| Trecho |
==================================================
11A noção de patrimônio, moderna e ocidental, cria uma relação muito específica entre presente e passado, entre práticas, objetos e um determinado grupo, entre este grupo e aquilo que supostamente o representa, ou seja, sua própria identidade. Trata-se de uma categoria socialmente construída, devendo ser compreendida através de uma perspectiva processual, que leve em conta a dimensão temporal e suas sucessivas transformações. Pois quando passa a se aplicar a uma determinada realidade – ou seja, quando um determinado objeto, prática ou local é transformado em patrimônio nacional – , altera o sentido e as dinâmicas do mesmo. Isso não significa dizer que diferentes povos, em diferentes momentos históricos, não tenham relações muito específicas, inclusive de propriedade, com certas práticas e objetos que lhe são fundamentais. Mas acredito que o modo pelo qual pensamos a categoria patrimônio nos dias de hoje é bastante singular e diz respeito aos processos padronizantes mencionados acima. Usar um só termo para realidades culturais tão diferenciadas encobre o risco de ocultarmos as singularidades e pensarmos os diferentes fenômenos em jogo a partir de uma mesma ótima homogênea e universalizante. Pois « há muito mais regimes de conhecimento e de cultura do que supõe nossa vã imaginação metropolitana » (Cunha, 2009 : 329). Portanto, como diria Hobsbawm, o patrimônio também constitui uma invenção de tradição.

12A perspectiva multicultural, apesar de sua intenção democratizante, não traz grandes mudanças à representação metonímica entre um bem e seu povo, que continua calcada na idéia de propriedade. Apenas desloca o objeto da dimensão cultural : a cultura não é mais pensada no singular e nem como pertencente a todos os cidadãos de uma mesma nação, indistintamente. Ela continua remetendo a um certo grupo de pessoas, só que numa outra escala, a microssociológica. Mas a lógica se mantém, ainda que num outro plano : a cultura – ainda que cada povo « tenha » a « sua » e que ela seja singular e única em cada localidade – continua sendo pensada a partir de certas características comuns, universais : ela ainda corresponde à « qualidade original », à « essência » de um povo, o que legitima a relação de propriedade deste perante aquela, e que, no mesmo movimento, reforça e cristaliza as diferenças, que passam a ser entendidas como « diferenças culturais ».

13Pressupõe-se que, para além das diferenças, todas as culturas humanas compartilhem esses e outros tantos princípios comuns, o que já é uma maneira de impor uma certa representação sobre as outras. Pois como ter certeza de que, bem perto de mim ou do outro lado do planeta, outros povos se relacionam com o mundo de acordo com parâmetros definidos por uma sociedade moderna e ocidental ? Não seria esse um terrível jogo de forças cujo vencedor já está previamente determinado ? Mas a profecia se auto-verifica : cada vez mais, os diferentes povos do mundo afora se pensam, se organizam e fazem suas reivindicações em nome de suas « diferenças culturais ». A cultura se torna um argumento político, uma arma dos fracos, num fenômeno de imaginação metropolitana em que se apagam as diferenças entre regimes (Cunha, 2009).
==================================================
| Linhas fornecidas |
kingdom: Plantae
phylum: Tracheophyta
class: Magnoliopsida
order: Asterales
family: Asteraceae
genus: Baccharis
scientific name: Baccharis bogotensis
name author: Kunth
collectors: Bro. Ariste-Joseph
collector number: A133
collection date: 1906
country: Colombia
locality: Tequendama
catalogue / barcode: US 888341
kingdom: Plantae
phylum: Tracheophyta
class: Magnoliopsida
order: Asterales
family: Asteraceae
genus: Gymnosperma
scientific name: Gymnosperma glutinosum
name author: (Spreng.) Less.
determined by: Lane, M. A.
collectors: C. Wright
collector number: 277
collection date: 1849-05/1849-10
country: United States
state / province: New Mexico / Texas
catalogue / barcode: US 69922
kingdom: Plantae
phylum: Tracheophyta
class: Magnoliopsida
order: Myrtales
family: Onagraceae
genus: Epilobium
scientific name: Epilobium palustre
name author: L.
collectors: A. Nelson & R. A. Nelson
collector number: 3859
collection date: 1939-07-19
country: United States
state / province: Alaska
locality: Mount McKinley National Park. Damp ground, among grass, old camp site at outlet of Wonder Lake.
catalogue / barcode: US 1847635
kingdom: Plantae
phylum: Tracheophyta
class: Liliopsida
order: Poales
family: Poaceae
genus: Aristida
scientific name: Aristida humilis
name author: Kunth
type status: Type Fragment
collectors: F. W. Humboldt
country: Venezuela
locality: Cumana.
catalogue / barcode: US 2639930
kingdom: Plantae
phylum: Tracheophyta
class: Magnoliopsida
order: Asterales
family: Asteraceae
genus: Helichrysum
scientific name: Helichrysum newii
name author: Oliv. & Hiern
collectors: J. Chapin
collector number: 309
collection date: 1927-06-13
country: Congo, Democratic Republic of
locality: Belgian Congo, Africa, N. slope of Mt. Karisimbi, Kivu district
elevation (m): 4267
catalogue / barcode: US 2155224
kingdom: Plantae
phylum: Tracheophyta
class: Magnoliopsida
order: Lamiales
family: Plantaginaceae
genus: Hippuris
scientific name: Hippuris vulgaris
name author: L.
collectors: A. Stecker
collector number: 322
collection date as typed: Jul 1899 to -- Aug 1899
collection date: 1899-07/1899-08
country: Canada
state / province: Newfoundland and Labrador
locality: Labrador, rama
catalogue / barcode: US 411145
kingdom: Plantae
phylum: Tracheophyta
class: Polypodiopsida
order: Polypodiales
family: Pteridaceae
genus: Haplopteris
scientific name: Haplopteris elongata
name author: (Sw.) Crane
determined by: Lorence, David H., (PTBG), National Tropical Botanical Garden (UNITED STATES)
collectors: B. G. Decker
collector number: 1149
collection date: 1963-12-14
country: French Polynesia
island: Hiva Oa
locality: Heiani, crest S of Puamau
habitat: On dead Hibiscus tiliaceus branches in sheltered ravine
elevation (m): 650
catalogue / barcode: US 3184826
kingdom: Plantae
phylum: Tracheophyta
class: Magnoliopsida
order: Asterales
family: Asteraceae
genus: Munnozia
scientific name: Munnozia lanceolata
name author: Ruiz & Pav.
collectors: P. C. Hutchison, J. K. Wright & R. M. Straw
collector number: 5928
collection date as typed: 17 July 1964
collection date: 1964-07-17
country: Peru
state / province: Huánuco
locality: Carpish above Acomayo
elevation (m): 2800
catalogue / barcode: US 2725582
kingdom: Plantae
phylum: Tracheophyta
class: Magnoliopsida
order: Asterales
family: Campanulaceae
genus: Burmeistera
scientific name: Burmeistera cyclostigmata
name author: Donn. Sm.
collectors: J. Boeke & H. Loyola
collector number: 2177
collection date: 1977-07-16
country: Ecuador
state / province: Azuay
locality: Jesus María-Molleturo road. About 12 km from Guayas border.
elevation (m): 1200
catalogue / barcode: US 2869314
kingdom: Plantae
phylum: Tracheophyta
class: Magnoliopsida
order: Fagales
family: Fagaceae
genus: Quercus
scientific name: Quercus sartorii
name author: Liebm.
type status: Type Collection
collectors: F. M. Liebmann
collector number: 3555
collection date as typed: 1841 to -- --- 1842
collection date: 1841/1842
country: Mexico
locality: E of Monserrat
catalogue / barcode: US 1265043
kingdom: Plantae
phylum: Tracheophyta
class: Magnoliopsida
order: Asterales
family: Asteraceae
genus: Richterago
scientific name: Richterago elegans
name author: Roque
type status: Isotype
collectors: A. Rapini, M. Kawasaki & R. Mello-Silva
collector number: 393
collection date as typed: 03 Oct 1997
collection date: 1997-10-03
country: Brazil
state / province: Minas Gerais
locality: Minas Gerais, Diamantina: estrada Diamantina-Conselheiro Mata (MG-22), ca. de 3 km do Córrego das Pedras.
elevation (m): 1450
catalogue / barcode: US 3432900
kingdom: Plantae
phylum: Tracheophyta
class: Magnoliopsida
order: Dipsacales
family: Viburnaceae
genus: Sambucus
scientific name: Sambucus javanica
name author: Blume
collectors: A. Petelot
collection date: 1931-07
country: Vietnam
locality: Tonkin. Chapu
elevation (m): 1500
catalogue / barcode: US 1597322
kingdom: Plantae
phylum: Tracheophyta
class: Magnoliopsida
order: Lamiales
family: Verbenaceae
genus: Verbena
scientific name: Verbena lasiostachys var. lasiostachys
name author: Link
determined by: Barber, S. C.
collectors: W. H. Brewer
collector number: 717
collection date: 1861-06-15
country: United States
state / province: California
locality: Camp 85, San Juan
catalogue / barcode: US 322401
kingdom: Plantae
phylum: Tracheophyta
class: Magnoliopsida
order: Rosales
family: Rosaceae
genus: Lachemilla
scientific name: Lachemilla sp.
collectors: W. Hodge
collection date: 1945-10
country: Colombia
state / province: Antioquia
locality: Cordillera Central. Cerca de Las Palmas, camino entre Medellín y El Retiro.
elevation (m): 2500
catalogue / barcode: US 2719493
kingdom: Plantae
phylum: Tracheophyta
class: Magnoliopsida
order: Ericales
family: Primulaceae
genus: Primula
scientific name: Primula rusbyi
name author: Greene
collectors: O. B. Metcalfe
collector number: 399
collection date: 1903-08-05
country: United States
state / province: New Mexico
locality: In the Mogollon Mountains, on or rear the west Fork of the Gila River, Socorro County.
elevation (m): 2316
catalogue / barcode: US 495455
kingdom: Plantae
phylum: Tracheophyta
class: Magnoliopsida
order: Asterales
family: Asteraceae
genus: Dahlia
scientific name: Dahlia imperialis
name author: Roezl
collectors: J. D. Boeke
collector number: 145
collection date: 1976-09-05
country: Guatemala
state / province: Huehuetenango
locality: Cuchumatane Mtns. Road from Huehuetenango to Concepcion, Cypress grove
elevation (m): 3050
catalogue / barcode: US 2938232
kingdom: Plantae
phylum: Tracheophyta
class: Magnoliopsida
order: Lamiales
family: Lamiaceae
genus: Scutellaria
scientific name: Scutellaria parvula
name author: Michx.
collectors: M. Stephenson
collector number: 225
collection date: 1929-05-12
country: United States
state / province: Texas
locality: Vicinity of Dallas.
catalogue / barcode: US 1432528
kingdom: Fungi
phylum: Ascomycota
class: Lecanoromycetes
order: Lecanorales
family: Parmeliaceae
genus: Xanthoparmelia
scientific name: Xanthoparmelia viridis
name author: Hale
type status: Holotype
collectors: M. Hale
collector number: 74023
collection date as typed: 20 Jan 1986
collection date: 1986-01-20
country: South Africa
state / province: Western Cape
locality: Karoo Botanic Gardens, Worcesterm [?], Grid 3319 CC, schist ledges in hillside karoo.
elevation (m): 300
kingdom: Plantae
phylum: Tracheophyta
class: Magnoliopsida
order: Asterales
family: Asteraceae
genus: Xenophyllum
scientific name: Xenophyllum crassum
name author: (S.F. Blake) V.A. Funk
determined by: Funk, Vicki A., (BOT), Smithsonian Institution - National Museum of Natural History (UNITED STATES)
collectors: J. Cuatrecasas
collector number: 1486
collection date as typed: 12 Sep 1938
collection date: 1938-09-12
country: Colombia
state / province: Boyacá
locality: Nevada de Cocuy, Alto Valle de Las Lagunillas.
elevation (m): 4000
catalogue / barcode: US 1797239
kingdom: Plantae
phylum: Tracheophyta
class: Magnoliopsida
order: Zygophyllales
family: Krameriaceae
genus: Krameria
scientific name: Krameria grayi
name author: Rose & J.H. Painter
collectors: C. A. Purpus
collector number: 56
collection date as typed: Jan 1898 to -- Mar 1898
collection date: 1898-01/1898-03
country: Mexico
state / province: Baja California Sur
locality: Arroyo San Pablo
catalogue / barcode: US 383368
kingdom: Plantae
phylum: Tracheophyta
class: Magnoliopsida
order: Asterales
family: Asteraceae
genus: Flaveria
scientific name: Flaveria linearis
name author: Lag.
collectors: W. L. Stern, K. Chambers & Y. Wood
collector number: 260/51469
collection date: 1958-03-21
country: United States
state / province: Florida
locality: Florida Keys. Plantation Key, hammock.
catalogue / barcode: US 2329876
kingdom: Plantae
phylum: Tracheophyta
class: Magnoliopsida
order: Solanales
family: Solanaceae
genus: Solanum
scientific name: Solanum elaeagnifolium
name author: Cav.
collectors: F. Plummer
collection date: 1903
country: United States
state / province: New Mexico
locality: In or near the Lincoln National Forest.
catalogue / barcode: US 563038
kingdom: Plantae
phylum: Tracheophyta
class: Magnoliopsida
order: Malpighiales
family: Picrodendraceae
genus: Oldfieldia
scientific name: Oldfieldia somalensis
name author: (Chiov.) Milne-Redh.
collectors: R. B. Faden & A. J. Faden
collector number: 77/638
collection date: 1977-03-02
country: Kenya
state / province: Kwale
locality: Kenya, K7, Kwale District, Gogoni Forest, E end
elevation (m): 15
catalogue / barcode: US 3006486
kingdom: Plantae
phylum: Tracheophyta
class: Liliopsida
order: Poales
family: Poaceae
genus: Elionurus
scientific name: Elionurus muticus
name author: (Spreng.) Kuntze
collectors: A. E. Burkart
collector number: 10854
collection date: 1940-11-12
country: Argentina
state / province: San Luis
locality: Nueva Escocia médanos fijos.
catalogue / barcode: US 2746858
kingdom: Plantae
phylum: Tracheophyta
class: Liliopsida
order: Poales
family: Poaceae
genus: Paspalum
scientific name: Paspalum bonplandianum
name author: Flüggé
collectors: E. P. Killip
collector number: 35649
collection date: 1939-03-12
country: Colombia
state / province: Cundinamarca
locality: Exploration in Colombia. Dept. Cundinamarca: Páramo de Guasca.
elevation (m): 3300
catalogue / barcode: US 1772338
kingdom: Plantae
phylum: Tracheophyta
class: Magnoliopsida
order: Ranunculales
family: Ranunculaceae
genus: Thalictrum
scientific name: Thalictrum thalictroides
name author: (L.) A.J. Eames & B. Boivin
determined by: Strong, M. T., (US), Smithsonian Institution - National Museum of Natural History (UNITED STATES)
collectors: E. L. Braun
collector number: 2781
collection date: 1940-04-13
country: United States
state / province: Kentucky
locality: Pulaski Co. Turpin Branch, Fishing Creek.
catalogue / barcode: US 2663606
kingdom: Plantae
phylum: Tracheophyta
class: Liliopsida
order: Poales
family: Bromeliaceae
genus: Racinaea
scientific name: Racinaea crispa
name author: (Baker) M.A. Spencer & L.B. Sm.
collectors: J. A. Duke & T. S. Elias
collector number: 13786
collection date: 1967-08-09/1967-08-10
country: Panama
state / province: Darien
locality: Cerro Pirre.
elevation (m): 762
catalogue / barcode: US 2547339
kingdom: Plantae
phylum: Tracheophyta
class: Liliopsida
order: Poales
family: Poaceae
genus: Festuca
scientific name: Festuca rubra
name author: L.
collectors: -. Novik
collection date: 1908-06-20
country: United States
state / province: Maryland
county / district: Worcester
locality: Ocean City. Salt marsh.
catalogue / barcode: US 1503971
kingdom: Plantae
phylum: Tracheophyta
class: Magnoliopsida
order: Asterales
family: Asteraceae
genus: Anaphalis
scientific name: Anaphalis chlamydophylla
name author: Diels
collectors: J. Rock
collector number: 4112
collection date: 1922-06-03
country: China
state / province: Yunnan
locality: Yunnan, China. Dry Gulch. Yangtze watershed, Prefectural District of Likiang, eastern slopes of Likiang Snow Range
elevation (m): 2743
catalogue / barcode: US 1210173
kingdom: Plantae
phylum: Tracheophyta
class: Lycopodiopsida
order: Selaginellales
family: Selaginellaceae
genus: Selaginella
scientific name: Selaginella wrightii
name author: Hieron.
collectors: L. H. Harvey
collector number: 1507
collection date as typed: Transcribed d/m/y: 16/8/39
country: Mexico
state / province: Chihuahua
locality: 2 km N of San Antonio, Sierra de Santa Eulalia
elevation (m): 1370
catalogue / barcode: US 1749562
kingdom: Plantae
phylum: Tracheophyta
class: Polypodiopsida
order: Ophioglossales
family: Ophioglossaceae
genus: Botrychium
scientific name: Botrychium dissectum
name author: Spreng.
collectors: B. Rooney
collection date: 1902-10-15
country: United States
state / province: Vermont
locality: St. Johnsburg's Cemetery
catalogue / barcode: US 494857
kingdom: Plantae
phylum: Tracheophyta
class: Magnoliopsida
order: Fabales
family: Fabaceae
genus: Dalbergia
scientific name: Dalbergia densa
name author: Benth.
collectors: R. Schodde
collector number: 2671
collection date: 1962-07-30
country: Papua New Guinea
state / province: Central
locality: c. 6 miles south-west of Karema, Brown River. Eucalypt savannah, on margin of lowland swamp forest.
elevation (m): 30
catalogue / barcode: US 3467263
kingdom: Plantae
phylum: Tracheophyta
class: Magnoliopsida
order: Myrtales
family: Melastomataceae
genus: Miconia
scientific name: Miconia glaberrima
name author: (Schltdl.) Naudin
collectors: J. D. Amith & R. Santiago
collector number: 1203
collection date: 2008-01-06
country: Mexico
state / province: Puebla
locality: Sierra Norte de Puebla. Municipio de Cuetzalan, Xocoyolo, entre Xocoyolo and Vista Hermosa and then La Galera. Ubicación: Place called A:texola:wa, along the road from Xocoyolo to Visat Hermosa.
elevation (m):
==================================================
| Tarefas a realizar |
1. Reproduza sem alterações a parte do trecho sobre patrimônio que começa em "13Pressupõe-se que, para" e termina em "regimes (Cunha, 2009).".
2. No trecho sobre patrimônio, o que o patrimônio também constitui, segundo o que diria Hobsbawm?

| Soluções dos exercícios |
1.
13Pressupõe-se que, para além das diferenças, todas as culturas humanas compartilhem esses e outros tantos princípios comuns, o que já é uma maneira de impor uma certa representação sobre as outras. Pois como ter certeza de que, bem perto de mim ou do outro lado do planeta, outros povos se relacionam com o mundo de acordo com parâmetros definidos por uma sociedade moderna e ocidental ? Não seria esse um terrível jogo de forças cujo vencedor já está previamente determinado ? Mas a profecia se auto-verifica : cada vez mais, os diferentes povos do mundo afora se pensam, se organizam e fazem suas reivindicações em nome de suas « diferenças culturais ». A cultura se torna um argumento político, uma arma dos fracos, num fenômeno de imaginação metropolitana em que se apagam as diferenças entre regimes (Cunha, 2009).

2. Uma invenção de tradição.